February 26, 2008

Lawler's The Faithful Departed

Read “The Faithful Departed” about the destruction of Boston Catholic culture. This book certainly exercises your "forgiveness muscle" given outrages that make you want to scream -- all those children's lives who were so needless scarred. It is amazing that Cardinal Law could get the Vatican equivalent of a CEO’s golden parachute. It’s hard to watch the hierarchy function like a business, in which those at the top suffer little from their sins while those at the bottom, those who were victims of priest sex abuse, suffer disproportionately. But that is the way this world works. Justice doesn’t happen in this world, it happens in the next, even in ecclesiastical matters.

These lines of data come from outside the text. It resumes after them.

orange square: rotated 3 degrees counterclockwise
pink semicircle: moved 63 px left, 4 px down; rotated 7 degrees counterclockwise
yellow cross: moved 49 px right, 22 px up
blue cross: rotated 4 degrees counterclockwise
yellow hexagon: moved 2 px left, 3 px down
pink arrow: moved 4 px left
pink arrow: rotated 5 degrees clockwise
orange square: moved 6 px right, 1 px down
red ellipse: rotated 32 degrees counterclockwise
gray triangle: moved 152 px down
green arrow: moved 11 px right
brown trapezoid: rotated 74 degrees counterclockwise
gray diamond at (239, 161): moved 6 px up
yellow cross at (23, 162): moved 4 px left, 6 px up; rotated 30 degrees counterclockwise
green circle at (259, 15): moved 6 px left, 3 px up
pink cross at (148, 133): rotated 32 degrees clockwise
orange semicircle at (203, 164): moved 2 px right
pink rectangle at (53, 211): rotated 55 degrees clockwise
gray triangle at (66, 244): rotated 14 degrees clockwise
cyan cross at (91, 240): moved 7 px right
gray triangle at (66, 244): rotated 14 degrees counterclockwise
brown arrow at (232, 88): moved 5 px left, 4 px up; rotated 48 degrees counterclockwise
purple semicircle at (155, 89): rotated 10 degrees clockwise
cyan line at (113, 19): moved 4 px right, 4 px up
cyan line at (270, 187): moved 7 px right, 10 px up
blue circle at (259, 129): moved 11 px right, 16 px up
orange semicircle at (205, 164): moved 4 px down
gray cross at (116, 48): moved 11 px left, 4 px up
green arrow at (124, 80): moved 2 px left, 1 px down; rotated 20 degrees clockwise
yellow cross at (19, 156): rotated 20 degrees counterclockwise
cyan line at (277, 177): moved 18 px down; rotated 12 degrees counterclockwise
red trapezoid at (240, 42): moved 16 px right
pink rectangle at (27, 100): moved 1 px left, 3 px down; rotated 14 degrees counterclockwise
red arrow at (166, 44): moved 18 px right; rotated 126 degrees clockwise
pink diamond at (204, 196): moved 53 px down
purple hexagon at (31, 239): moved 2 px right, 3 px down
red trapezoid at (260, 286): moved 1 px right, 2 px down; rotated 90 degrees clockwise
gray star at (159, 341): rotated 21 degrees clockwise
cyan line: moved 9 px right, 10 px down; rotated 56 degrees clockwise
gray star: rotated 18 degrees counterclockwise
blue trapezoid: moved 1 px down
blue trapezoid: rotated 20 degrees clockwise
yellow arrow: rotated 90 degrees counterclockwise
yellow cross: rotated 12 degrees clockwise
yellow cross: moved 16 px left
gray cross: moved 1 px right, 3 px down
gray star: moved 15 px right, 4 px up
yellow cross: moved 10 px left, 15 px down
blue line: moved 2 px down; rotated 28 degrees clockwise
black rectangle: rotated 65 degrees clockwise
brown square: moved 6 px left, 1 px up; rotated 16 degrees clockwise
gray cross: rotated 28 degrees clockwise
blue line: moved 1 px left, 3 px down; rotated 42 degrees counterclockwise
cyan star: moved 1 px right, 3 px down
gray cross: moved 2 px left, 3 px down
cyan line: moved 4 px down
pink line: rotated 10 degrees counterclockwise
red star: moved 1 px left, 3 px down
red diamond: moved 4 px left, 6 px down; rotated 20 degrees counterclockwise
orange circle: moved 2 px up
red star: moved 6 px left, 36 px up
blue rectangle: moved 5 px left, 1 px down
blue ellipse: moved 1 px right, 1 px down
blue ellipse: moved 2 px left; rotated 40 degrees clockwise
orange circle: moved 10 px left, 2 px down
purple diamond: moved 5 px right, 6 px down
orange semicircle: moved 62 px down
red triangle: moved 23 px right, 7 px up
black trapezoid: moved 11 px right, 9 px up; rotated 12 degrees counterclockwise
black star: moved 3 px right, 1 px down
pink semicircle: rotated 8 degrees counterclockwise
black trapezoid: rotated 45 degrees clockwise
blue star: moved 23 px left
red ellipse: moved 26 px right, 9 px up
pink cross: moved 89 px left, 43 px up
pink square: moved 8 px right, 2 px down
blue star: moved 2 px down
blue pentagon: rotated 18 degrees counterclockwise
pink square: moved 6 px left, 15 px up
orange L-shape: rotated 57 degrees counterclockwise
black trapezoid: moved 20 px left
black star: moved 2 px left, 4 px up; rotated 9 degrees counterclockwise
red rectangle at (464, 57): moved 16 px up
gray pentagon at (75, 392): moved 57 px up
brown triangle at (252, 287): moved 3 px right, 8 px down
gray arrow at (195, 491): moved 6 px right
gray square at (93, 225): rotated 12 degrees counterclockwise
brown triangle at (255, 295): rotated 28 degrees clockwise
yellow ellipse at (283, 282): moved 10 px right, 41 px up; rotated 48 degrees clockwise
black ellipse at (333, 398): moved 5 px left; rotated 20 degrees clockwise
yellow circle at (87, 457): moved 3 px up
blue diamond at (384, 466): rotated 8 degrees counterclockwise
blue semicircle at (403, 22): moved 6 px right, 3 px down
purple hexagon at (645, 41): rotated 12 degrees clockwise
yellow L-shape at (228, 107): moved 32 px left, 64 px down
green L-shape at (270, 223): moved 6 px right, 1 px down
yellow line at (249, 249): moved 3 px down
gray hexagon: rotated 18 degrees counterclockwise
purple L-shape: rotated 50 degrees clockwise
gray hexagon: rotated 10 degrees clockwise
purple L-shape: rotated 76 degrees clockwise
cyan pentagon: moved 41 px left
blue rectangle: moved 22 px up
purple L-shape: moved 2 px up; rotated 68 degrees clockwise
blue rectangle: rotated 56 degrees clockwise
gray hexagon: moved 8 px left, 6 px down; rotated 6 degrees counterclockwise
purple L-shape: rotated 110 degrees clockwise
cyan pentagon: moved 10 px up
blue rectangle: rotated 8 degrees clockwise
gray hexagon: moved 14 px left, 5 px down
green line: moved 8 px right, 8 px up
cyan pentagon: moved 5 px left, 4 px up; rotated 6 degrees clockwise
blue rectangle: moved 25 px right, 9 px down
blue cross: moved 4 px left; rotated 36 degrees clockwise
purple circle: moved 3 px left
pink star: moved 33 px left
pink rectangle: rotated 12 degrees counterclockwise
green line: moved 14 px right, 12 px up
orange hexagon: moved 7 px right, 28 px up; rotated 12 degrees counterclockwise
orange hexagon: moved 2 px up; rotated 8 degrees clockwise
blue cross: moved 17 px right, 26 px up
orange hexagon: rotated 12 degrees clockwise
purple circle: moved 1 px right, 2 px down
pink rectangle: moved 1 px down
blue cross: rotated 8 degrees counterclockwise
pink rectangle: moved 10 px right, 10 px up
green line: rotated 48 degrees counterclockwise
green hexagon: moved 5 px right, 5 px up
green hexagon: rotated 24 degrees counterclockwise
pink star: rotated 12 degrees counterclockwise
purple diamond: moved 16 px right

Reading this book I finally “get” the existence of the magazine New Oxford Review. It always seemed over-the-top in its meanspiritedness but then I was mostly unaware of the liturgical craziness that occurred in the late ‘70s and ‘80s both out of ignorance and not having a clear picture that there was anything but liturgical craziness. (i.e. “We didn’t know we were poor because it was all we knew…”) But for my elders it must’ve just drove them nearly mad and the New Oxford Review must’ve served as a place to vent, a sort of “parody is therapy” model.

Reading the book you also get a really good insight into how useless we are apart from Christ. There’s a tendency to imagine that the people of God complement each other, each of us having different strengths -- but that just as easily plays out like it did with the sex scandal – our differing weaknesses combining to bring disaster: the ruthless lust of a small percentage of pedophile priests combined with the timidity of the bishops bent on protecting the Church’s image. If there is an imminent chastisement it's hard to see it as not justified.

The irony is that even when we try to play the secular game we lose. If bishops, as a group, acted mostly as businessmen they missed the obvious fact that they were leaving themselves in an extremely vulnerable position given how we’ve became a society dominated by lawyers over the past four decades. A good businessman would’ve recognized his risk and acted accordingly. (They would seem to have had sufficient notice.) We live in a society now where sin and mistakes are punished severely by lawyers and courts, for we live in an "attorology", rule by lawyers.

Ultimately there's no greater "take away message" than we are helpless without Christ and that we can do nothing without Him.